Working data>
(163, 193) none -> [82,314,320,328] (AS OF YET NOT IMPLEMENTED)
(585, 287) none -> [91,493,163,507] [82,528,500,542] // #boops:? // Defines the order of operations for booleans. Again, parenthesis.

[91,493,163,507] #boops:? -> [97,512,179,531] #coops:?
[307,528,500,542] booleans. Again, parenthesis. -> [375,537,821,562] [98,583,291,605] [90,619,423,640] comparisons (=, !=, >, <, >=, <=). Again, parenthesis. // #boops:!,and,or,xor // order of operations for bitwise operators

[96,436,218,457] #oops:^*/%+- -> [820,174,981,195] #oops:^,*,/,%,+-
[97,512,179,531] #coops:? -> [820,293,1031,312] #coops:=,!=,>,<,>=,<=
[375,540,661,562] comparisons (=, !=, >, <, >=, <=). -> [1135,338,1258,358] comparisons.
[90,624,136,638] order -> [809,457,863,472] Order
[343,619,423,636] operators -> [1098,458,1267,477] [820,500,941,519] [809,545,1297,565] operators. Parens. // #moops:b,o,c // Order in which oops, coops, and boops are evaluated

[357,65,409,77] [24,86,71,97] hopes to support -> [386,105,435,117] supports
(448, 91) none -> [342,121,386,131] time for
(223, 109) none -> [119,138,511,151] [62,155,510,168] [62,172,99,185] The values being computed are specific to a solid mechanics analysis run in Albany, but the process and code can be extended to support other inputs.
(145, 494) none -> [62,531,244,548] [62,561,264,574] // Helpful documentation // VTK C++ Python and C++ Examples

Activity> Write out every entry exactly as given.

Exercise result>
(163, 193) none -> [82,314,320,328] (AS OF YET NOT IMPLEMENTED)
(585, 287) none -> [91,493,163,507] [82,528,500,542] // #boops:? // Defines the order of operations for booleans. Again, parenthesis.

[91,493,163,507] #boops:? -> [97,512,179,531] #coops:?
[307,528,500,542] booleans. Again, parenthesis. -> [375,537,821,562] [98,583,291,605] [90,619,423,640] comparisons (=, !=, >, <, >=, <=). Again, parenthesis. // #boops:!,and,or,xor // order of operations for bitwise operators

[96,436,218,457] #oops:^*/%+- -> [820,174,981,195] #oops:^,*,/,%,+-
[97,512,179,531] #coops:? -> [820,293,1031,312] #coops:=,!=,>,<,>=,<=
[375,540,661,562] comparisons (=, !=, >, <, >=, <=). -> [1135,338,1258,358] comparisons.
[90,624,136,638] order -> [809,457,863,472] Order
[343,619,423,636] operators -> [1098,458,1267,477] [820,500,941,519] [809,545,1297,565] operators. Parens. // #moops:b,o,c // Order in which oops, coops, and boops are evaluated

[357,65,409,77] [24,86,71,97] hopes to support -> [386,105,435,117] supports
(448, 91) none -> [342,121,386,131] time for
(223, 109) none -> [119,138,511,151] [62,155,510,168] [62,172,99,185] The values being computed are specific to a solid mechanics analysis run in Albany, but the process and code can be extended to support other inputs.
(145, 494) none -> [62,531,244,548] [62,561,264,574] // Helpful documentation // VTK C++ Python and C++ Examples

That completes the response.